• [WHAT YOU NEED TO DO] All the lines below should appear again unchanged, though their pictures should not.

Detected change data

= Beginning of Section =

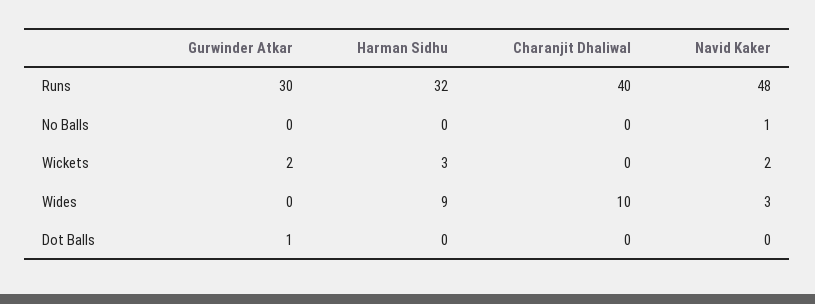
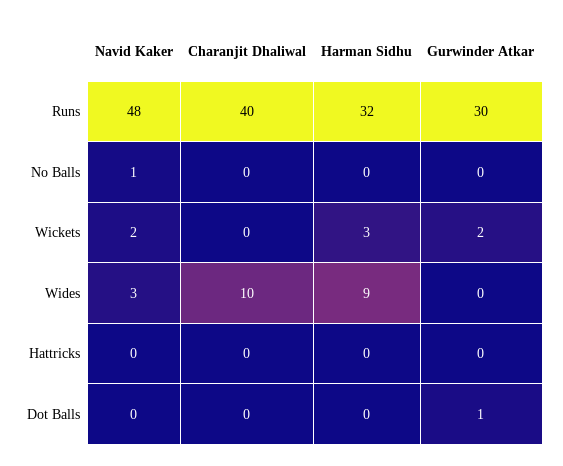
  {
    "Gurwinder Atkar": {
      "Runs": 30,
      "No Balls": 0,
      "Wickets": 2,
      "Wides": 0,
-     "Dot Balls": 1
+     "Dot Balls": 1,
+     "Hattricks": 0
    },
    "Harman Sidhu": {
      "Runs": 32,
      "No Balls": 0,
      "Wickets": 3,
      "Wides": 9,
-     "Dot Balls": 0
+     "Dot Balls": 0,
+     "Hattricks": 0
    },
    "Charanjit Dhaliwal": {
      "Runs": 40,
      "No Balls": 0,
      "Wickets": 0,
      "Wides": 10,
-     "Dot Balls": 0
+     "Dot Balls": 0,
+     "Hattricks": 0
    },
    "Navid Kaker": {
      "Runs": 48,
      "No Balls": 1,
      "Wickets": 2,
      "Wides": 3,
-     "Dot Balls": 0
+     "Dot Balls": 0,
+     "Hattricks": 0
    }
  }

= End of Section =

• [THE ANSWER]
  {
    "Gurwinder Atkar": {
      "Runs": 30,
      "No Balls": 0,
      "Wickets": 2,
      "Wides": 0,
-     "Dot Balls": 1
+     "Dot Balls": 1,
+     "Hattricks": 0
    },
    "Harman Sidhu": {
      "Runs": 32,
      "No Balls": 0,
      "Wickets": 3,
      "Wides": 9,
-     "Dot Balls": 0
+     "Dot Balls": 0,
+     "Hattricks": 0
    },
    "Charanjit Dhaliwal": {
      "Runs": 40,
      "No Balls": 0,
      "Wickets": 0,
      "Wides": 10,
-     "Dot Balls": 0
+     "Dot Balls": 0,
+     "Hattricks": 0
    },
    "Navid Kaker": {
      "Runs": 48,
      "No Balls": 1,
      "Wickets": 2,
      "Wides": 3,
-     "Dot Balls": 0
+     "Dot Balls": 0,
+     "Hattricks": 0
    }
  }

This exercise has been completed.